The Concept of Race and Its Disadvantages

The term race refers to groups of humans that are characterized by a set of superficial physical traits. It has been used by some to categorize people into groups and then treat them differently based on those categories, resulting in a legacy of disparities in access to education, wealth, health care and other opportunities for many groups. While many scholars and scientists have criticized the logical coherence of the concept of race, others defend it — though with substantial changes to its historic foundations.

Historically, ideas about race were shaped by social and political notions of superiority and inferiority. Linnaeus, a Swedish botanist who is considered the father of modern taxonomy, created the first modern biological classification system in 1775, classifying human beings into four distinct races: Europeanus (or “white” man), Africanus, Americanus and Asiaticus.
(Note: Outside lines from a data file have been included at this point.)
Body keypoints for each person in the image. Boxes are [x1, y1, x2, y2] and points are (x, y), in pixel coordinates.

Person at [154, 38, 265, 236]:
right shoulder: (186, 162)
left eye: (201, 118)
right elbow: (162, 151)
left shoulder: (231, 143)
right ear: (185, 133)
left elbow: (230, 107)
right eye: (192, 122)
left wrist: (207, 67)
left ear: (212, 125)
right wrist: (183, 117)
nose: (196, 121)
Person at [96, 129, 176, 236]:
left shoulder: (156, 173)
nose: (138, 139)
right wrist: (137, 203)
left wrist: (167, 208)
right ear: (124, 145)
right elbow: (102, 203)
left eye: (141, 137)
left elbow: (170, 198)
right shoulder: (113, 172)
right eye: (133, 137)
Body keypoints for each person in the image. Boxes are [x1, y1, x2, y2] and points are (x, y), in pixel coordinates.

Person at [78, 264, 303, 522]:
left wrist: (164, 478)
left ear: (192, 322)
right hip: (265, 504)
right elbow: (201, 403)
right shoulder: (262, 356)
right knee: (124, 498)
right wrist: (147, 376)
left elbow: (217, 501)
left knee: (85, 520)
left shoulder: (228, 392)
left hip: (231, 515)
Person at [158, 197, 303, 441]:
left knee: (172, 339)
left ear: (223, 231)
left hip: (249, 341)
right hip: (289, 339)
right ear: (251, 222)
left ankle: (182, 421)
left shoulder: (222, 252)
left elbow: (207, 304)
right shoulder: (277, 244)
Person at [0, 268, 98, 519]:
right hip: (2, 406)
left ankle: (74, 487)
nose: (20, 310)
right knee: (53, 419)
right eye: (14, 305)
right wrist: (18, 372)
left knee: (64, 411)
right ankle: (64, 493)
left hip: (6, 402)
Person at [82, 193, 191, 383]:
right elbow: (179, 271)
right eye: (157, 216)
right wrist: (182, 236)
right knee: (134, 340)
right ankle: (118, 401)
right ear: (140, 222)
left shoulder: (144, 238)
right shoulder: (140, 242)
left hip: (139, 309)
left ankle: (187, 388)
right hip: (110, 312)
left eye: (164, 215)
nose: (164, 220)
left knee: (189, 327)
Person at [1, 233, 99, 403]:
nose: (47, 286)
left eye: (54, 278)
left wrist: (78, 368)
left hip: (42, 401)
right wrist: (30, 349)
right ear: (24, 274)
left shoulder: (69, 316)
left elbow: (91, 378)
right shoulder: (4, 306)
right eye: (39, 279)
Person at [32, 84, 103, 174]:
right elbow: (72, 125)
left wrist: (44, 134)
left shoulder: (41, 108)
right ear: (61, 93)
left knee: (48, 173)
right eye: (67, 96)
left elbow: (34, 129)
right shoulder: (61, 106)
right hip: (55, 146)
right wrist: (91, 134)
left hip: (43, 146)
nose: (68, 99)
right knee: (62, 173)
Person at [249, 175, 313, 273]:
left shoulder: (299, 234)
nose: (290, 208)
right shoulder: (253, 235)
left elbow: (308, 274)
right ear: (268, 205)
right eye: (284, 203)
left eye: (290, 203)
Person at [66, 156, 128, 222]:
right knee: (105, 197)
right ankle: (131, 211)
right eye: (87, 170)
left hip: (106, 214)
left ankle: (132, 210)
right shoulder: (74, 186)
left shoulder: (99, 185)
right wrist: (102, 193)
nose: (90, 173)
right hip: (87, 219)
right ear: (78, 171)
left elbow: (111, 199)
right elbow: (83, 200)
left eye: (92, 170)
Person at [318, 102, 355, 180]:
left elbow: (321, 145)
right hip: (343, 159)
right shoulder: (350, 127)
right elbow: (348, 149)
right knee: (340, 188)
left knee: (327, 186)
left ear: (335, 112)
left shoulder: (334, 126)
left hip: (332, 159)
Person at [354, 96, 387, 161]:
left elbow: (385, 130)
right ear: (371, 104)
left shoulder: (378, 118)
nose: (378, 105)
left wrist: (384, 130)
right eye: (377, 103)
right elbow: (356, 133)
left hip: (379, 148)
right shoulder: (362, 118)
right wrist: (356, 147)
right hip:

These racial types were described as having a range of physical traits that distinguished them, and were positioned in a hierarchy — Europeans were at the top, followed by Africans and then Asians.

Today, most anthropologists and evolutionary geneticists have largely moved away from the language of race to describe differences in gene pools among humans. In addition, studies of human DNA have demonstrated that most of the variation in the human genome is not due to differentiation of separate populations and that most human differences – whether or not they can be attributed to discrete lines of genetic descent – are cultural in nature.

However, some anthropologists and evolutionary geneticists continue to use the term race, with the caveat that it is not a biological category. These scholars argue that the use of the word is still useful, despite its problematic origins and because it can be used to emphasize the importance of culture in human diversity.

In fact, a study of skin tone by University of Arizona researchers found that the majority of the genetic differences that could be used to distinguish humans as belonging to one or another of the four major races were actually associated with individual environments. For example, dark-skinned people tend to live in tropical areas, while light-skinned people live in colder climates. The researchers concluded that if all human beings lived in the same environments, the differences that are attributed to their respective races would disappear.

For the purposes of federal and state data collection, people may report one or more races. On the Census Bureau’s 2022 survey, individuals can choose from White or Caucasian, Black or African American, Hispanic or Latino (or Latina), American Indian or Alaska Native, Asian, Native Hawaiian or Other Pacific Islander and Some Other Race.

In addition, people can also identify as Multiracial or Mixed Race. While the terms “Multiracial” and “Mixed Race” are not official identifiers on the federal Census form, they are used to describe people who do not fit into any of the five minimum identifiers. This is a significant departure from how the Census Bureau has reported data in the past.